/---

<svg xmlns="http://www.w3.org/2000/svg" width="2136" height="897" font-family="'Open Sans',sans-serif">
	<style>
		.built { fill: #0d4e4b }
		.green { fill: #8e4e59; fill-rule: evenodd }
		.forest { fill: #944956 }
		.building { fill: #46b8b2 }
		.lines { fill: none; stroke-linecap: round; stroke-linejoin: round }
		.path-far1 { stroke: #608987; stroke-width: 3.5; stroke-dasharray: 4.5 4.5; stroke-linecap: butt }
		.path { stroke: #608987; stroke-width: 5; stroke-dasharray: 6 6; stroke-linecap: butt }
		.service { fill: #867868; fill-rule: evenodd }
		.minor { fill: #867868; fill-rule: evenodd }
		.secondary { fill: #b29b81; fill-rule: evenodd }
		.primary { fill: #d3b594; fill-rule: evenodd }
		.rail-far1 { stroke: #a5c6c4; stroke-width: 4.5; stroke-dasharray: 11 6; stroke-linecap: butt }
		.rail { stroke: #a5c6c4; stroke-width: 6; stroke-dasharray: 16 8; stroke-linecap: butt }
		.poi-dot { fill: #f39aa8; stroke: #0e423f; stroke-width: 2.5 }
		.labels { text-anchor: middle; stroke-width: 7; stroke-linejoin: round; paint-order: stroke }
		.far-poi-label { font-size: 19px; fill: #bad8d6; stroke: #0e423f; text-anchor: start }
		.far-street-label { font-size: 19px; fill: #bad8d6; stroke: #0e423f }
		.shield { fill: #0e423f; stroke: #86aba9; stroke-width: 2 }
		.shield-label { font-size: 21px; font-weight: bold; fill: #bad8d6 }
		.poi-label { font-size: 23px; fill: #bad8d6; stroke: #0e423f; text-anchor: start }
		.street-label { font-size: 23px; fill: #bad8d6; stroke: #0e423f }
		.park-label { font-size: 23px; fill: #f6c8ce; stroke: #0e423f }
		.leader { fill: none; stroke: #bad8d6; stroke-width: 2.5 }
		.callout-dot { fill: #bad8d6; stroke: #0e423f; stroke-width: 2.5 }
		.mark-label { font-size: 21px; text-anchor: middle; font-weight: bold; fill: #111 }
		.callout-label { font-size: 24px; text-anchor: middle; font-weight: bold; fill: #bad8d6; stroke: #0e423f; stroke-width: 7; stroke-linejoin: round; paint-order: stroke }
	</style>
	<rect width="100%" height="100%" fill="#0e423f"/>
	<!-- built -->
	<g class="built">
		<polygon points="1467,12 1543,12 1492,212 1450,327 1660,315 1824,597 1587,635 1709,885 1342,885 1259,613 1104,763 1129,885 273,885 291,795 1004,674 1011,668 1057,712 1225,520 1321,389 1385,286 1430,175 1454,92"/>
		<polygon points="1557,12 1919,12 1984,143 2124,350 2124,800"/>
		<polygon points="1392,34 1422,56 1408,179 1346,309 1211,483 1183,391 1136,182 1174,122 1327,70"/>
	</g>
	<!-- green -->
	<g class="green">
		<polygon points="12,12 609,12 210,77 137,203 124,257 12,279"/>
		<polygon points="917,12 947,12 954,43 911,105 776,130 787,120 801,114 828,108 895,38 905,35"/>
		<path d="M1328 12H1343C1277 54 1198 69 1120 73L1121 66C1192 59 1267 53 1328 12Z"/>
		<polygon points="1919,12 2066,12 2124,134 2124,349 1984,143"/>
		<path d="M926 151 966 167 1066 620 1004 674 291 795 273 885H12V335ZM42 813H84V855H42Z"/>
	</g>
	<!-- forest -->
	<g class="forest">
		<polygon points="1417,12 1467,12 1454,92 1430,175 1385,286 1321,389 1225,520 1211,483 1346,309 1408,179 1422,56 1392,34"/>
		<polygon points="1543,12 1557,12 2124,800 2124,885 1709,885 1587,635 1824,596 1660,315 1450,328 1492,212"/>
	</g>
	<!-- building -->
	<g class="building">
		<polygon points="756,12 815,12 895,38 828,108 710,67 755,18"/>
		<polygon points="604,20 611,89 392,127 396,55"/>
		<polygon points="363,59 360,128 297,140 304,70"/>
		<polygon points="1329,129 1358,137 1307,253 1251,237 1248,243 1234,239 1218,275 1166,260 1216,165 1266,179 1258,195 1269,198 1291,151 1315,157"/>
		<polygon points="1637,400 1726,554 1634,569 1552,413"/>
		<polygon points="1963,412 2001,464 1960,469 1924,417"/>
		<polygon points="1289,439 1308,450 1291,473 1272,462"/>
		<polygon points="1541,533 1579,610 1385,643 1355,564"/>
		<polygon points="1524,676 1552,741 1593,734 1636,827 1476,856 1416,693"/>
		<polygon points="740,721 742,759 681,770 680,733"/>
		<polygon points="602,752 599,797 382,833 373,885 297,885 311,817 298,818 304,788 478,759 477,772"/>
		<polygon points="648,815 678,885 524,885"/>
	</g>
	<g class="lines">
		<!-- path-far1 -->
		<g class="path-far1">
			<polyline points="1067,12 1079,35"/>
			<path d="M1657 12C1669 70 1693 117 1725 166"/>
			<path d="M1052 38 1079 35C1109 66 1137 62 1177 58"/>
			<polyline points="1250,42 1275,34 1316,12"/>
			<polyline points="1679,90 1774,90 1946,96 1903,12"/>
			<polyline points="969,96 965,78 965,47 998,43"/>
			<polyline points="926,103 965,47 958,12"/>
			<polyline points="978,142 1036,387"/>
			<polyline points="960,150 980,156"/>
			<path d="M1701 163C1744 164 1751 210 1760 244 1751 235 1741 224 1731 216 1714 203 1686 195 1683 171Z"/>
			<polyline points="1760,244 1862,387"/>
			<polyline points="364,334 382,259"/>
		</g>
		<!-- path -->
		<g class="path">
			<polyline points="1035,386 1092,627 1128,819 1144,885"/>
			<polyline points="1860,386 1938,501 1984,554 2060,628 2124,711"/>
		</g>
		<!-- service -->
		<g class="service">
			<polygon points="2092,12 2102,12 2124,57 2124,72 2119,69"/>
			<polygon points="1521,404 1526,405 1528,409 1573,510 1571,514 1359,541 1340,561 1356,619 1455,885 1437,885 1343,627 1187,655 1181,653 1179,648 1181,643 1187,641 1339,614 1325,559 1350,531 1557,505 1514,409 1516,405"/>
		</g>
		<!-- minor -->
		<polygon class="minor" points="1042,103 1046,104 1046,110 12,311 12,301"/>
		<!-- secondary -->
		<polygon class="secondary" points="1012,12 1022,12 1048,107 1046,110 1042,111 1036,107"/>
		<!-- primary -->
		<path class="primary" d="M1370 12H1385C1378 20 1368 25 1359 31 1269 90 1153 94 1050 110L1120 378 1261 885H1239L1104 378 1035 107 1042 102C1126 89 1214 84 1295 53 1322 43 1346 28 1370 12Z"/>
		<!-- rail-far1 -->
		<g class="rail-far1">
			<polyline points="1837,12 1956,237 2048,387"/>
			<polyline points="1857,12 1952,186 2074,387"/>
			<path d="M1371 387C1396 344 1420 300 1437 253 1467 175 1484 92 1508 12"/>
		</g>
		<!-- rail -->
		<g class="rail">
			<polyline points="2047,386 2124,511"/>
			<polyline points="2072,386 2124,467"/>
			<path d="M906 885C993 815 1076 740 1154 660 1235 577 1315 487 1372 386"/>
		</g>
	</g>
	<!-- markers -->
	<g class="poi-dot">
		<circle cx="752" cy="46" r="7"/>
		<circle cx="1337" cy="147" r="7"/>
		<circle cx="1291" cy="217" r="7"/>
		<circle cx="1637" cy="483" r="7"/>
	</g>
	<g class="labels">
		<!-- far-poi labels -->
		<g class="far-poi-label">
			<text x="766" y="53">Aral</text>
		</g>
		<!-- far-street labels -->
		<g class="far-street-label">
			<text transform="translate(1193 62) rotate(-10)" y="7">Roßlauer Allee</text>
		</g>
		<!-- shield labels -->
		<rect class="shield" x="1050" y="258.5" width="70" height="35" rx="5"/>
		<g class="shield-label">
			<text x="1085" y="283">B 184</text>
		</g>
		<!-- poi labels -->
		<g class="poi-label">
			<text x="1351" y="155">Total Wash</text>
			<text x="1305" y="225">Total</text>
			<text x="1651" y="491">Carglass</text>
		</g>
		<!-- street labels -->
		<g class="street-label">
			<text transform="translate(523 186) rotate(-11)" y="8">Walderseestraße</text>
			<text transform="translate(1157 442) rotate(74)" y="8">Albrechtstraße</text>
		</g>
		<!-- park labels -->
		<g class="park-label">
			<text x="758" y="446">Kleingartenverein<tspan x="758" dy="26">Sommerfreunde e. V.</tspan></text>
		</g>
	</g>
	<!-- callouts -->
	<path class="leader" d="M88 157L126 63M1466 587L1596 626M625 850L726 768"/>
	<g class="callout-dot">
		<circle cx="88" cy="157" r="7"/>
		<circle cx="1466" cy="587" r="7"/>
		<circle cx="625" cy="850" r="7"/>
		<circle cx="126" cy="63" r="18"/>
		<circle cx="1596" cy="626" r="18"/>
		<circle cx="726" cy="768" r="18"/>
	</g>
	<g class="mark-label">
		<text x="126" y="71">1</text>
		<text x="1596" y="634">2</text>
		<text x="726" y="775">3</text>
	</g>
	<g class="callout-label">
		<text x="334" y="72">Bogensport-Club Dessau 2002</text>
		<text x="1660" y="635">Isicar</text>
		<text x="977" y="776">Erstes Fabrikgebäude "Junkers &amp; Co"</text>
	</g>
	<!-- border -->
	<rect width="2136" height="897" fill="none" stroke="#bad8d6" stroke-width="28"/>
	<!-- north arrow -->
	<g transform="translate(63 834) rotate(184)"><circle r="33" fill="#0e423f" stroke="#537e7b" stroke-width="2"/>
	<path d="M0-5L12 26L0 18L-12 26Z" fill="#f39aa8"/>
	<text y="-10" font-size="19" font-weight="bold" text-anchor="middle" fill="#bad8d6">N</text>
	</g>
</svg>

\---

■ Assigned task
Filter the data for the string "rail" and copy every line that has it.

■ Final answer
		.rail-far1 { stroke: #a5c6c4; stroke-width: 4.5; stroke-dasharray: 11 6; stroke-linecap: butt }
		.rail { stroke: #a5c6c4; stroke-width: 6; stroke-dasharray: 16 8; stroke-linecap: butt }
		<!-- rail-far1 -->
		<g class="rail-far1">
		<!-- rail -->
		<g class="rail">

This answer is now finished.